Several new signs suggest that momentum for civil justice reform is growing

There have been several signs in Albany in recent weeks to suggest that momentum for tort reform may be growing.

The New York State Bar Association April 10 voted to continue its opposition to tort reform-but not before a minority of its members voiced strong dissent.

The Corporate Counsel and Municipal Law sections of the association supported some reforms advanced by New Yorkers for Civil Justice Reform, a coalition that includes The Council and groups representing municipalities, nonprofit groups, and associations of physicians, architects, farmers, and many others.

The Bar Association agreed to draft a preamble to its report acknowledging room for improvement in New York's civil justice system and saying that the state's bar will consider changes.

Assemblyman George J. Winner Jr. (R-Elmira) introduced a sweeping tort reform bill March 30 that would: impose "truth-in advertising" standards on trial lawyers; limit attorney contingency fees to 25 percent in all tort cases; limit the use of "junk science"; and replace onerous joint and several liability with provisions to limit a party's liability to its equitable share of the damages. The Business Council supports this bill.
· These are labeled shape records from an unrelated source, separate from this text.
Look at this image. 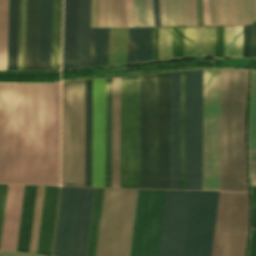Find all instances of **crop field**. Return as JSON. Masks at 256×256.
Wrapping results in <instances>:
<instances>
[{
  "instance_id": "1",
  "label": "crop field",
  "mask_w": 256,
  "mask_h": 256,
  "mask_svg": "<svg viewBox=\"0 0 256 256\" xmlns=\"http://www.w3.org/2000/svg\"><path fill=\"white\" fill-rule=\"evenodd\" d=\"M13 84H0V183L12 184ZM59 183V84H14L13 184Z\"/></svg>"
},
{
  "instance_id": "2",
  "label": "crop field",
  "mask_w": 256,
  "mask_h": 256,
  "mask_svg": "<svg viewBox=\"0 0 256 256\" xmlns=\"http://www.w3.org/2000/svg\"><path fill=\"white\" fill-rule=\"evenodd\" d=\"M220 70H203V190H219ZM185 189L202 190V70L186 72Z\"/></svg>"
},
{
  "instance_id": "3",
  "label": "crop field",
  "mask_w": 256,
  "mask_h": 256,
  "mask_svg": "<svg viewBox=\"0 0 256 256\" xmlns=\"http://www.w3.org/2000/svg\"><path fill=\"white\" fill-rule=\"evenodd\" d=\"M219 195H220V192H210V196H209V192H200V196H199V192L190 191L182 256H191L192 254L198 196H199V204H198L192 256L202 255L208 196H209V204H208V213H207L206 230H205L202 256H212ZM229 196H230V193H225V192H221V195H220L213 256L222 255L226 218H227V211H228V204H229ZM240 196H241V193H231V196H230V204H229L225 241H224L222 256H233ZM247 234H248V196H247V193H242L234 256H245Z\"/></svg>"
},
{
  "instance_id": "4",
  "label": "crop field",
  "mask_w": 256,
  "mask_h": 256,
  "mask_svg": "<svg viewBox=\"0 0 256 256\" xmlns=\"http://www.w3.org/2000/svg\"><path fill=\"white\" fill-rule=\"evenodd\" d=\"M164 191L138 190L130 256H156ZM189 191H165L157 256H181Z\"/></svg>"
},
{
  "instance_id": "5",
  "label": "crop field",
  "mask_w": 256,
  "mask_h": 256,
  "mask_svg": "<svg viewBox=\"0 0 256 256\" xmlns=\"http://www.w3.org/2000/svg\"><path fill=\"white\" fill-rule=\"evenodd\" d=\"M170 74L141 77L140 188L169 189Z\"/></svg>"
},
{
  "instance_id": "6",
  "label": "crop field",
  "mask_w": 256,
  "mask_h": 256,
  "mask_svg": "<svg viewBox=\"0 0 256 256\" xmlns=\"http://www.w3.org/2000/svg\"><path fill=\"white\" fill-rule=\"evenodd\" d=\"M247 92L248 71L221 69L220 190L248 192Z\"/></svg>"
},
{
  "instance_id": "7",
  "label": "crop field",
  "mask_w": 256,
  "mask_h": 256,
  "mask_svg": "<svg viewBox=\"0 0 256 256\" xmlns=\"http://www.w3.org/2000/svg\"><path fill=\"white\" fill-rule=\"evenodd\" d=\"M62 185L84 186V80L62 83Z\"/></svg>"
},
{
  "instance_id": "8",
  "label": "crop field",
  "mask_w": 256,
  "mask_h": 256,
  "mask_svg": "<svg viewBox=\"0 0 256 256\" xmlns=\"http://www.w3.org/2000/svg\"><path fill=\"white\" fill-rule=\"evenodd\" d=\"M136 193L105 189L96 256H129Z\"/></svg>"
},
{
  "instance_id": "9",
  "label": "crop field",
  "mask_w": 256,
  "mask_h": 256,
  "mask_svg": "<svg viewBox=\"0 0 256 256\" xmlns=\"http://www.w3.org/2000/svg\"><path fill=\"white\" fill-rule=\"evenodd\" d=\"M120 187L139 188V77L121 78Z\"/></svg>"
},
{
  "instance_id": "10",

Gary P. Van Graafeiland, general counsel for Eastman Kodak Company, and Roger A. Hannay, president/CEO of Hannay Reels, agreed to speak at the annual Issues Forum sponsored by The Public Policy Institute, The Council's research affiliate. The event, which will take place May 10 at the Empire State Plaza in Albany, will focus on tort reform this year.

The Council's Manufacturing Week will feature a lobby day in Albany May 11 focused on tort reform.

The Pataki administration indicated that it is beginning discussions with various interest groups designed to lead to agreement on tort reform legislation.